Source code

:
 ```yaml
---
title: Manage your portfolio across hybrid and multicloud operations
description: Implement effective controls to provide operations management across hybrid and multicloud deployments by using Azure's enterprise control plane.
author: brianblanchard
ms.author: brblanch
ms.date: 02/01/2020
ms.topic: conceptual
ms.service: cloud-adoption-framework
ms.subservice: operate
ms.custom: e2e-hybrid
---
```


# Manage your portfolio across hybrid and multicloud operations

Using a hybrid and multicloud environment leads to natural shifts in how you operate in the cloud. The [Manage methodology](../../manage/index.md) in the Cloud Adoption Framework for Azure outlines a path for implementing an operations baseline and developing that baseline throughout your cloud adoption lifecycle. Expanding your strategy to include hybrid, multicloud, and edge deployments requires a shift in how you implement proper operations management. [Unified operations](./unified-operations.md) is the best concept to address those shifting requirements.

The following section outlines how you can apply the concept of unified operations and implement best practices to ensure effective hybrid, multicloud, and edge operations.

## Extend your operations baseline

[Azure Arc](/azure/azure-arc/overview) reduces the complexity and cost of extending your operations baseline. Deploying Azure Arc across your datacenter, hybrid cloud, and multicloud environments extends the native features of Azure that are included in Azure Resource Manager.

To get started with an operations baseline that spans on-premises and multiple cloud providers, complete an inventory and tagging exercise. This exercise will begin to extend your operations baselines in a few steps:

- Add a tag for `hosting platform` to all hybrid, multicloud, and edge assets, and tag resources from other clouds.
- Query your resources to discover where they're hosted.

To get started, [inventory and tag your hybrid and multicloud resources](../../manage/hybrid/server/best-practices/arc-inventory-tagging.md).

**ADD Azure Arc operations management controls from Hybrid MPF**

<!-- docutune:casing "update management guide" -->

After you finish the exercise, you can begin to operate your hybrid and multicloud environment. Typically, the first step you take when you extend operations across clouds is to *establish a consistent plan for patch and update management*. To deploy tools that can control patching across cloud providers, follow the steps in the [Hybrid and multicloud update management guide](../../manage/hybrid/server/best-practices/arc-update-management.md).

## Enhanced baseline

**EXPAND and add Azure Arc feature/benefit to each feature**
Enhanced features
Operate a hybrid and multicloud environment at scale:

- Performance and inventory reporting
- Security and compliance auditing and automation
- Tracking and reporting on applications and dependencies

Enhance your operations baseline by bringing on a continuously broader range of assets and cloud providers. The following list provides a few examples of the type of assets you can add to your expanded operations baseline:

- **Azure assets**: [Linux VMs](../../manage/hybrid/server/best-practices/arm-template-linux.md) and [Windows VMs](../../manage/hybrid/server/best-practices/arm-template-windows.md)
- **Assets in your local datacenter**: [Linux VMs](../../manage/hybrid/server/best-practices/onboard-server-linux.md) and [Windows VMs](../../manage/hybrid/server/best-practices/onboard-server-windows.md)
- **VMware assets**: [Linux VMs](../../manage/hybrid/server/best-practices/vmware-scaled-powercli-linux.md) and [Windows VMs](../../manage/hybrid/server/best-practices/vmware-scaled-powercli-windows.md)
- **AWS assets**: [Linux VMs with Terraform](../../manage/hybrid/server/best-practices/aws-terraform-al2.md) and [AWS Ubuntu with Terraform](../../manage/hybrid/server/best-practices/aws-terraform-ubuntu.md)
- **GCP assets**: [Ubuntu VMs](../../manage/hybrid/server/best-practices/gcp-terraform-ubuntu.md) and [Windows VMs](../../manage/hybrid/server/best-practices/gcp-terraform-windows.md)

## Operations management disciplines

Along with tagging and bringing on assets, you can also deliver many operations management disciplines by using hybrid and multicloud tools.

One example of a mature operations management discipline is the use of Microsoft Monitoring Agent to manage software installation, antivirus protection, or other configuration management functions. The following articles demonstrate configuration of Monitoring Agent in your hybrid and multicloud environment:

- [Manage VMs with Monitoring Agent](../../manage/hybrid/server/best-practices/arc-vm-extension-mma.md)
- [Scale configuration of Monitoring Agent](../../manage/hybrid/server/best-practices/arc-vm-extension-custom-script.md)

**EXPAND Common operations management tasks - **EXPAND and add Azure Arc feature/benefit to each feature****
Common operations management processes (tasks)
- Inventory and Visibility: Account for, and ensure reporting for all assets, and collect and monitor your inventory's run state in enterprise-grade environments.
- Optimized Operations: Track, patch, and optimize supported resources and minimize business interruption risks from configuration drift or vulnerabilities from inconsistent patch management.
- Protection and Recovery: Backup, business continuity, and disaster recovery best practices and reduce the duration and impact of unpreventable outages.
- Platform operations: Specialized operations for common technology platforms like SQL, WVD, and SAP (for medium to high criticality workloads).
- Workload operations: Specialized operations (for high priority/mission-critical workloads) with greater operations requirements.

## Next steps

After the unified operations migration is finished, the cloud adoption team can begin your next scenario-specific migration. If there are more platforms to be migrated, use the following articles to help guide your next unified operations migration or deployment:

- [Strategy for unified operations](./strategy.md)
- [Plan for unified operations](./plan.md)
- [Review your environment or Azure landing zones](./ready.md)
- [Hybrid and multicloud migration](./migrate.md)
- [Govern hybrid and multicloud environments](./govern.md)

---------------

» WHAT YOU ARE ASKED TO DO
The answer must be the lines from the one containing "- Inventory and" through the last line of the records, copied exactly, with nothing else.

» RESULT
- Inventory and Visibility: Account for, and ensure reporting for all assets, and collect and monitor your inventory's run state in enterprise-grade environments.
- Optimized Operations: Track, patch, and optimize supported resources and minimize business interruption risks from configuration drift or vulnerabilities from inconsistent patch management.
- Protection and Recovery: Backup, business continuity, and disaster recovery best practices and reduce the duration and impact of unpreventable outages.
- Platform operations: Specialized operations for common technology platforms like SQL, WVD, and SAP (for medium to high criticality workloads).
- Workload operations: Specialized operations (for high priority/mission-critical workloads) with greater operations requirements.

## Next steps

After the unified operations migration is finished, the cloud adoption team can begin your next scenario-specific migration. If there are more platforms to be migrated, use the following articles to help guide your next unified operations migration or deployment:

- [Strategy for unified operations](./strategy.md)
- [Plan for unified operations](./plan.md)
- [Review your environment or Azure landing zones](./ready.md)
- [Hybrid and multicloud migration](./migrate.md)
- [Govern hybrid and multicloud environments](./govern.md)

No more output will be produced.